Görev yönergesi:
Aşağıdaki Turizm Atölyesi metnine göre şu soruları yanıtlayın:
1. Tülin Ersöz ile Kadir Topbaş hangi üniversitenin hangi fakültesinden sınıf arkadaşıdır?
2. Turizm Atölyesi şu anda nerede çalışıyor?
3. Turizm Atölyesi kaç uluslararası turizm fuarına katılmış ve bunların kaçından birincilikle dönmüştür?

*** Alıntı metin

İstanbul’un turizmi bu atölyede şekilleniyor

Koordinatörlüğünü İstanbul Büyükşehir Belediye Başkanı Kadir Topbaş’ın danışmanlarından olan Tülin Ersöz’ün yaptığı Turizm Atölyesi, gerçek bir atölye gibi çalışıyor. Atölye adı resmi kurumlarda görmeye alışık olmadığımız bir ad ama, buraya çok yakışmış. Çünkü tıpkı bir atölye gibi üretiyorlar. İstanbul’u turizm merkezi haline getirmek için projeler üretip, üretilen bu projeleri hayata geçiriyorlar.


Tülin Ersöz, Kadir Topbaş’ın Mimar Sinan Üniversitesi Mimarlık Fakültesi’nden sınıf arkadaşı. Kadir Topbaş’ın Beyoğlu Belediye Başkanlığı döneminde yürütülen yerel kalkınma çalışmaları kapsamında, “Güzel Beyoğlu Proje Atölyesi”ni beraber hayata geçirmişler. Şimdi Beyoğlu ölçeğinde yürütülen o projeyi genişletip, tüm İstanbul’un turizm planlamasını yapmak amacıyla kurmuşlar Turizm Atölyesi’ni.


“İstanbul Turizmi Geliştirme Platformu”; İstanbul Büyükşehir Belediye Başkanı Dr. Mimar Kadir Topbaş ve İstanbul Vali Yardımcısı Cumhur Güven Taşbaşı’nın yanı sıra, aralarında turizmci, eğitimci, gazeteci, yazar, sanatçı,  işadamı, mimar, şehir plancısı, ekonomist, dernek ve vakıf yöneticilerinin de bulunduğu, turizm gönüllülerinden oluşuyor.


Turizm Atölyesi, ilk projelerini Gülhane Parkı’nda bulunan Bizans dönemine ait iki katlı tarihi binada hayata geçirdi Şimdi Beşiktaş’taki Üsküdar İskelesi’nin üst katındalar. Üç tarafı deniz manzaralı bu ofiste İstanbul’u dünyanın turizm merkezi yapmak için harıl harıl çalışıyor.


Çalışmalarının karşılığını da alıyorlar. Kısa zamanda birçok ödül almışlar. İstanbul Turizm Atölyesi, şimdiye kadar sekiz uluslararası turizm fuarına katılmış, üçünden birincilikle geri dönmüş.


En önemli hedefleri İstanbul turizmi için bir model, bir strateji geliştirmek olan Turizm Atölyesi’nin koordinatörü Tülin Ersöz’le hayata geçirdikleri ve üzerinde çalıştıkları projeleri konuştuk.


-Tülin Hanım, Turizm Atölyesi fikri nasıl oluşup, şekillendi anlatır mısınız?

******
*** Veri satırları

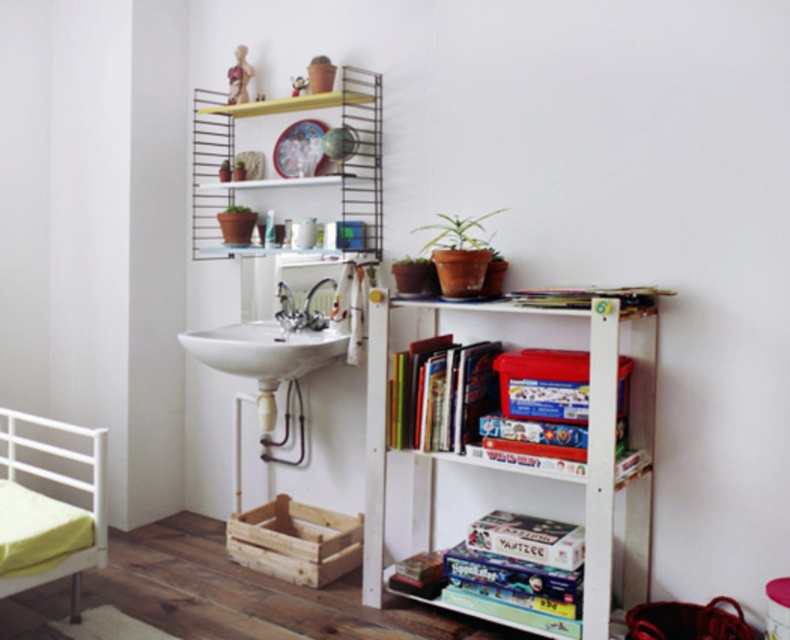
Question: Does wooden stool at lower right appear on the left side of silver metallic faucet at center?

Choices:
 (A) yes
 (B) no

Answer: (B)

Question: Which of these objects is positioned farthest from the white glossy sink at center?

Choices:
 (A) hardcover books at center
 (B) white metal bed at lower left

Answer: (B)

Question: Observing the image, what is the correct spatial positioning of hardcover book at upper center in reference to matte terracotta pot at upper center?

******

Yanıt aşağıda:
1. Tülin Ersöz ile Kadir Topbaş, Mimar Sinan Üniversitesi Mimarlık Fakültesi'nden sınıf arkadaşıdır.
2. Turizm Atölyesi, Beşiktaş'taki Üsküdar İskelesi'nin üst katında çalışıyor.
3. Turizm Atölyesi sekiz uluslararası turizm fuarına katılmış, bunların üçünden birincilikle dönmüştür.